胜生勇利第一次踏上冰场的时候大概五六岁。


长谷津在日本靠南的地方,比起札幌东京等地,算得上是少雪的地区。因此冰上城堡从建立之初,就受到了当地居民的热烈欢迎。


长谷津是个小地方,没有什么娱乐设施,滑冰也就成了种新潮的活动。长谷津的孩子不论年纪,都喜欢去冰场上滑上几圈。


勇利也不例外。


那时候带着他玩的孩子都比他大几岁,勇利跑步没他们跑得快,玩各种游戏也总是跟在最后的那一个。


只有在溜冰场上不一样。


他是第一个能在冰上站稳的小孩,第一个穿着冰鞋也能摆出固定姿势的小孩,第一个在冰上滑一整圈也不摔倒的小孩。

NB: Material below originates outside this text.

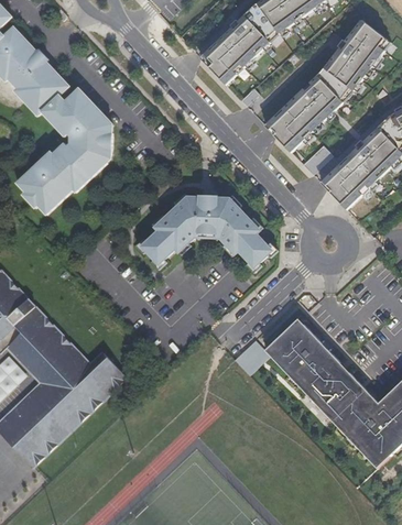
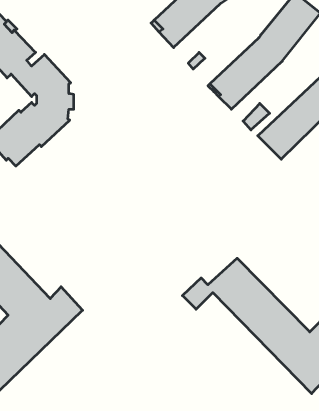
building: [143,197,273,267] -> none

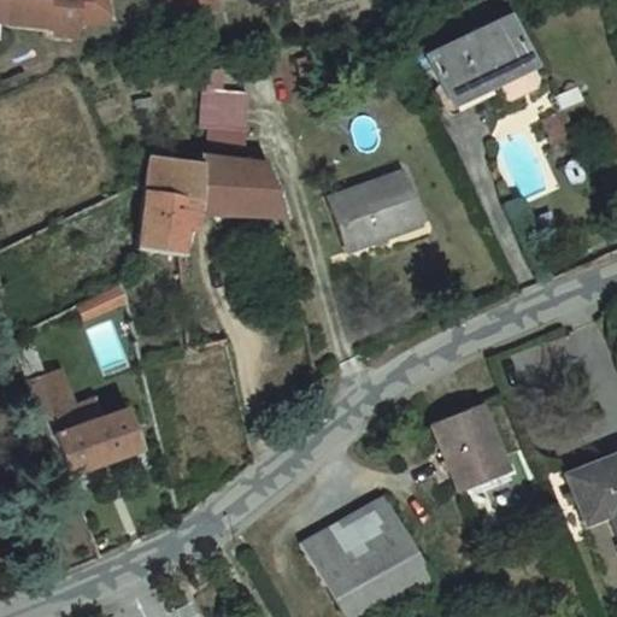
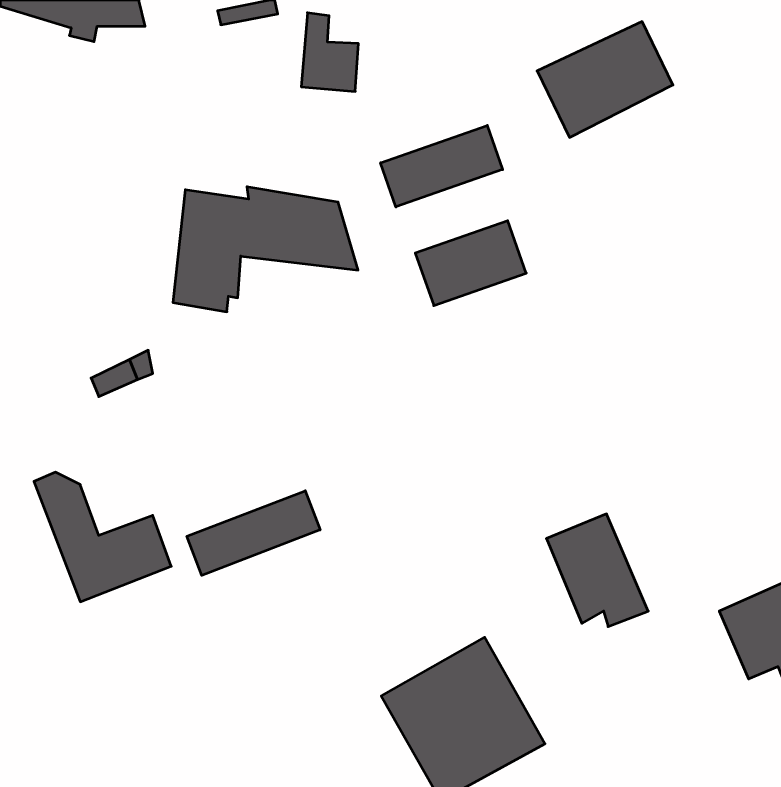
building: [205,71,249,133] -> [301,13,358,91]
building: none -> [381,125,503,207]
building: none -> [187,491,320,575]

勇利只依稀记得那时候他最开心的事情就是穿着妈妈新买的衣服跑去滑冰场玩。他最喜欢那件有个很大很大Y字的上衣,那时候英文字母还认不全的小孩就已经知道这是他名字的意思了。顶着黄色的Y字站在冰场上,好像整个冰上城堡就都能留下他的名字一样。


 


那是他还不认识什么维克托,也不知道什么花样滑冰。


他只是一个自己都不知道自己在滑冰上有天赋的,单纯喜欢去冰场玩的小孩而已。


 


而彼时的俄罗斯,十岁出头的男孩留着及肩的银发,在冰上完成了又一组跳跃。


围观的教练无不用惊叹的眼光看着男孩,称他将来必定是俄罗斯的又一颗新星,或许能成为新的传奇也说不定。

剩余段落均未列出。